Work instruction A — According to the article on the 1997 Tercera División play-offs, how many teams took part?

Extracted text —

= 1997 Tercera División play-offs =

Spanish football league play-offs

The 1997 Tercera División play-offs to Segunda División B from Tercera División (Promotion play-offs) were the final playoffs for the promotion from 1996–97 Tercera División to 1998–99 Segunda División B. The first four teams in each group (excluding reserve teams) took part in the play-off.

==Format==

The 68 participating teams were divided into 5 series each made up of 4 groups in the category, with the exception of Series E , which was only formed by Group XII . Each series was divided into 4 groups formed by a 1st, a 2nd, a 3rd and a 4th classified from each group, which played a double-round playoff. Each victory was equivalent to 3 points, the tie to 1 point and the defeat to 0 points. The champion of each group obtained the promotion to Second Division B.

Work instruction B — Retype the entire listing below line for line, leaving out the pictures.

Provided data —
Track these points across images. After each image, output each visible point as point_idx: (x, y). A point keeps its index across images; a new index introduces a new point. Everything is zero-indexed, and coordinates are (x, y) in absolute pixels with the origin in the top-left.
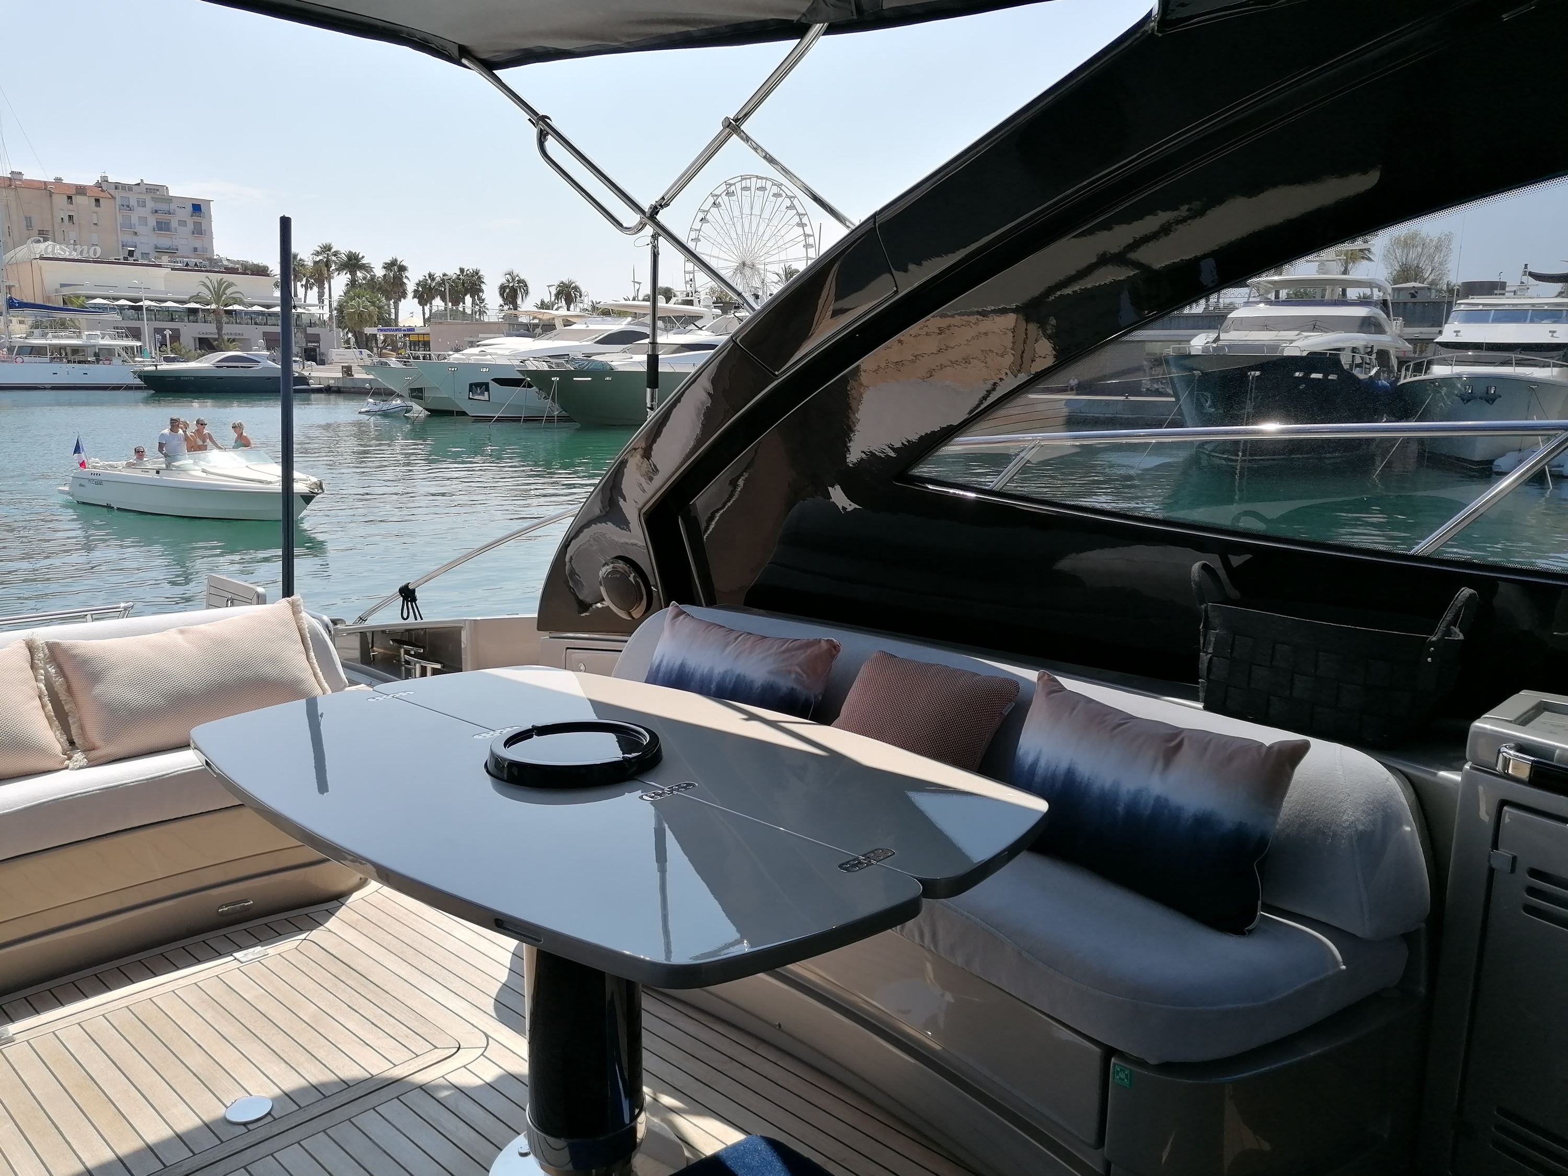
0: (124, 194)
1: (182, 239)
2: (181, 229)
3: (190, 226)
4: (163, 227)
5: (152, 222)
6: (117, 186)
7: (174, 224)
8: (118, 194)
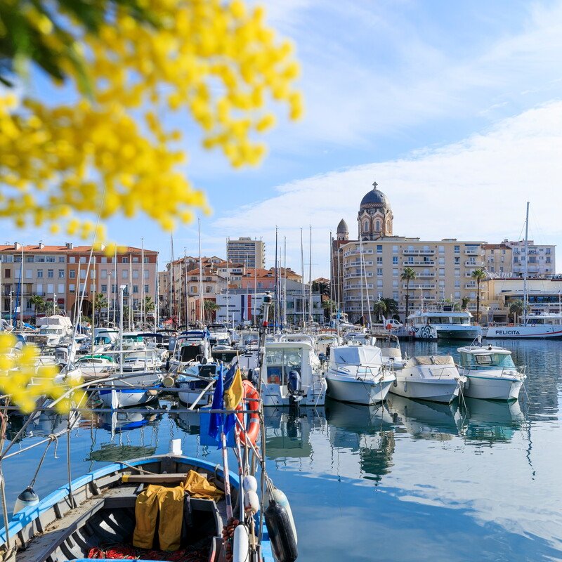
0: (516, 247)
1: (541, 266)
2: (541, 261)
3: (545, 259)
4: (532, 260)
5: (527, 258)
6: (513, 244)
7: (538, 258)
8: (513, 247)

Expected output A — 68 teams took part.

Expected output B —
Track these points across images. After each image, output each visible point as point_idx: (x, y). A point keeps its index across images; a new index introduces a new point. Everything is zero-indexed, and coordinates are (x, y) in absolute pixels with the origin in the top-left.
0: (124, 194)
1: (182, 239)
2: (181, 229)
3: (190, 226)
4: (163, 227)
5: (152, 222)
6: (117, 186)
7: (174, 224)
8: (118, 194)
0: (516, 247)
1: (541, 266)
2: (541, 261)
3: (545, 259)
4: (532, 260)
5: (527, 258)
6: (513, 244)
7: (538, 258)
8: (513, 247)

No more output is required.